Configuration /v1/config provisioning feed
POST
/v1/config/profile
Apply a parameter manifest to the reader — hands off to the provisioning reconciler (doc 05). Idempotent: applies only the delta, verifies by check-value.
maps to → reconcile: diff → set* → verify
GET
/v1/config/profile
Report the currently provisioned manifest version & check-value — what the reader holds right now.
POST
/v1/config/keys/rki
Trigger remote key injection (doc 06, Channel B). Sets the RKI endpoint and starts injection into the secure element — no key material crosses this API.
maps to → device_setSymmetric_RKI_URL → device_startRKI
Device /v1/device read-only status
GET
/v1/device/status
Connection state, firmware version, reader health.
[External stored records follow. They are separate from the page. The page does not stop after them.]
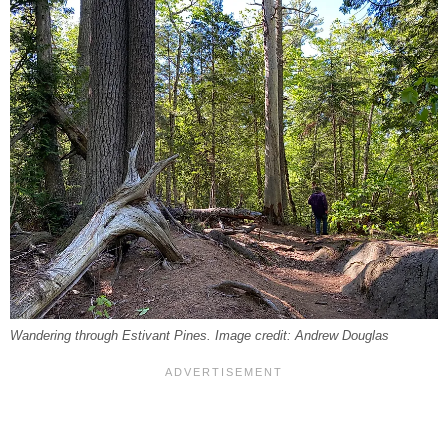
Wandering through Estivant Pines. Image credit: Andrew Douglas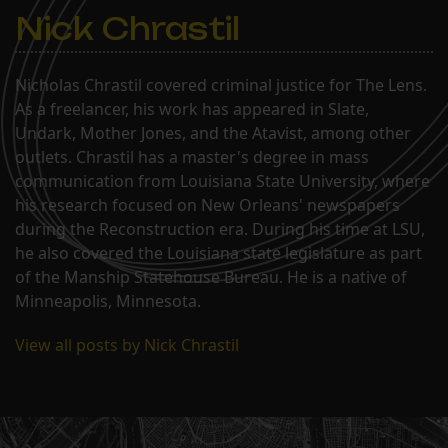
Nick Chrastil
Nicholas Chrastil covered criminal justice for The Lens.
As a freelancer, his work has appeared in Slate,
Undark, Mother Jones, and the Atavist, among other
outlets. Chrastil has a master's degree in mass
communication from Louisiana State University, where
his research focused on New Orleans' newspapers
during the Reconstruction era. During his time at LSU,
he also covered the Louisiana state legislature as part
of the Manship Statehouse Bureau. He is a native of
Minneapolis, Minnesota.
View all posts by Nick Chrastil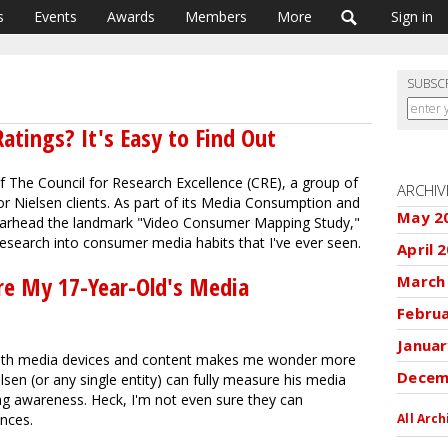
s
Events
Awards
Members
More
Sign in
SUBSC
atings? It's Easy to Find Out
 The Council for Research Excellence (CRE), a group of
ARCHIV
r Nielsen clients. As part of its Media Consumption and
May 2
arhead the landmark "Video Consumer Mapping Study,"
l research into consumer media habits that I've ever seen.
April 
re My 17-Year-Old's Media
March
Febru
Januar
both media devices and content makes me wonder more
Decem
en (or any single entity) can fully measure his media
g awareness. Heck, I'm not even sure they can
nces.
All Arch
The dashboard endpoint — device:read scope only.
GET
/v1/device/ksn
Current Key Serial Number for P2PE reconciliation. A label, not a secret (doc 06).
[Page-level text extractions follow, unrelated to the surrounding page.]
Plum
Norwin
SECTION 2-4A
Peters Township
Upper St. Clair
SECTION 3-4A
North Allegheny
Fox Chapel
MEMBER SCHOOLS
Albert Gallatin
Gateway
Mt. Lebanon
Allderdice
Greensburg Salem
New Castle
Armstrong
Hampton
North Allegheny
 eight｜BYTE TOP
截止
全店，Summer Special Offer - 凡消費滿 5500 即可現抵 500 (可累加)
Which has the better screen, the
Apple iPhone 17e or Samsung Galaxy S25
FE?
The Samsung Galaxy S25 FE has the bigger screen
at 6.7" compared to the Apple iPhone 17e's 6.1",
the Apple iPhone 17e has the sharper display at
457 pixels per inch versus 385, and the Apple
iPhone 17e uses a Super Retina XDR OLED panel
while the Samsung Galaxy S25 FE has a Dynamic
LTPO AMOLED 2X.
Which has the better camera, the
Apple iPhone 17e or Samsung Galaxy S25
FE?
Pre-auth lifecycle & a sample call

The pre-auth → completion arc as the API sees it, and what a sale request/response looks like on the wire.

POST/pre-auth
funds held, returns {id}
POST/{id}/completion
captured
POST/v1/transactions/sale
// request
{
  "amount": 12500,        // minor units
  "currency": 484,        // MXN
  "reference": "order-8842",
  "language": "es"
}
// header: Idempotency-Key: 9f2a-…
201canonical result
// response
{
  "id": "txn_a1b2c3",
  "state": "completed",
  "outcome": "approved",
  "authCode": "OK1234",
  "responseCode": "00",
  "panMasked": "512345••••0008",
  "entryMode": "contactless"
}
v1 boundary This iteration ships sale, pre-auth, completion, void, and refund, plus config & status. Offline / store-and-forward remains designed-for but deferred — the route is reserved so adding it later is additive, never a breaking change to the surface integrators already built against.
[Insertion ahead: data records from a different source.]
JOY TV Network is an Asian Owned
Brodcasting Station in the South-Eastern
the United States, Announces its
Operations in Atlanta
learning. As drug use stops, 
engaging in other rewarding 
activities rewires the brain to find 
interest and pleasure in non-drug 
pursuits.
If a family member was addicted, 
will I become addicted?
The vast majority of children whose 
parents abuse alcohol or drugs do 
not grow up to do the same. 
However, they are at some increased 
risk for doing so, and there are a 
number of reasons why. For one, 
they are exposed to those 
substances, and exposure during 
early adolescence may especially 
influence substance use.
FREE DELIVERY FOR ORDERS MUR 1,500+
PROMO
Design rules for the surface

What keeps the API small, safe, and stable as the feature set grows.

Grouped by intent
Transactions, configuration, device. A client reads the surface and knows where everything lives.
Canonical in & out
Requests become canonical transactions; responses are the canonical result. The API is a thin HTTP skin over the mold.
Idempotent writes
Every transaction POST carries an idempotency key. Retries are safe; double charges are impossible.
Scoped tokens
OAuth2 scopes gate each group. Least privilege — a status client can't move money.
Versioned path
/v1 from day one. New capabilities are additive; breaking changes get a new version.
Reserve, don't expose
Refund & offline are designed but deferred. Naming them now keeps the eventual add backward-compatible.